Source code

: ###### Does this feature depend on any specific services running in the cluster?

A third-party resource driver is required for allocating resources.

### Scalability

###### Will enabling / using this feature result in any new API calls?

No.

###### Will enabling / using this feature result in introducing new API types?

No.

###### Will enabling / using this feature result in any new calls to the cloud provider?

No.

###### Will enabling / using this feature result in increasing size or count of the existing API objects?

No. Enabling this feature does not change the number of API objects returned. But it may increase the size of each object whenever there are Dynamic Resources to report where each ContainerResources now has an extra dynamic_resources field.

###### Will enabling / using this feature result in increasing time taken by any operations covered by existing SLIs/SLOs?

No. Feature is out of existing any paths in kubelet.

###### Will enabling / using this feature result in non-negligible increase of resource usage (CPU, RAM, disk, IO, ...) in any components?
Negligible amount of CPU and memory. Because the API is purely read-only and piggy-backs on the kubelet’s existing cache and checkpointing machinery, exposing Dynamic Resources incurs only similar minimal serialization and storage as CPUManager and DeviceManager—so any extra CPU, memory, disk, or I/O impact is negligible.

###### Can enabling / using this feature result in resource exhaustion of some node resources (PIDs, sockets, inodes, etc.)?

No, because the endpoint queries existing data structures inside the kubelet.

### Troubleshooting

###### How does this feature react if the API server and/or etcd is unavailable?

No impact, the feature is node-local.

== == ==

Set the lines down exactly as they stand, beginning at the one that contains "by existing SLIs/SLOs?" and stopping after the last line of the entries above.

— RESPONSE BOX —
###### Will enabling / using this feature result in increasing time taken by any operations covered by existing SLIs/SLOs?

No. Feature is out of existing any paths in kubelet.

###### Will enabling / using this feature result in non-negligible increase of resource usage (CPU, RAM, disk, IO, ...) in any components?
Negligible amount of CPU and memory. Because the API is purely read-only and piggy-backs on the kubelet’s existing cache and checkpointing machinery, exposing Dynamic Resources incurs only similar minimal serialization and storage as CPUManager and DeviceManager—so any extra CPU, memory, disk, or I/O impact is negligible.

###### Can enabling / using this feature result in resource exhaustion of some node resources (PIDs, sockets, inodes, etc.)?

No, because the endpoint queries existing data structures inside the kubelet.

### Troubleshooting

###### How does this feature react if the API server and/or etcd is unavailable?

No impact, the feature is node-local.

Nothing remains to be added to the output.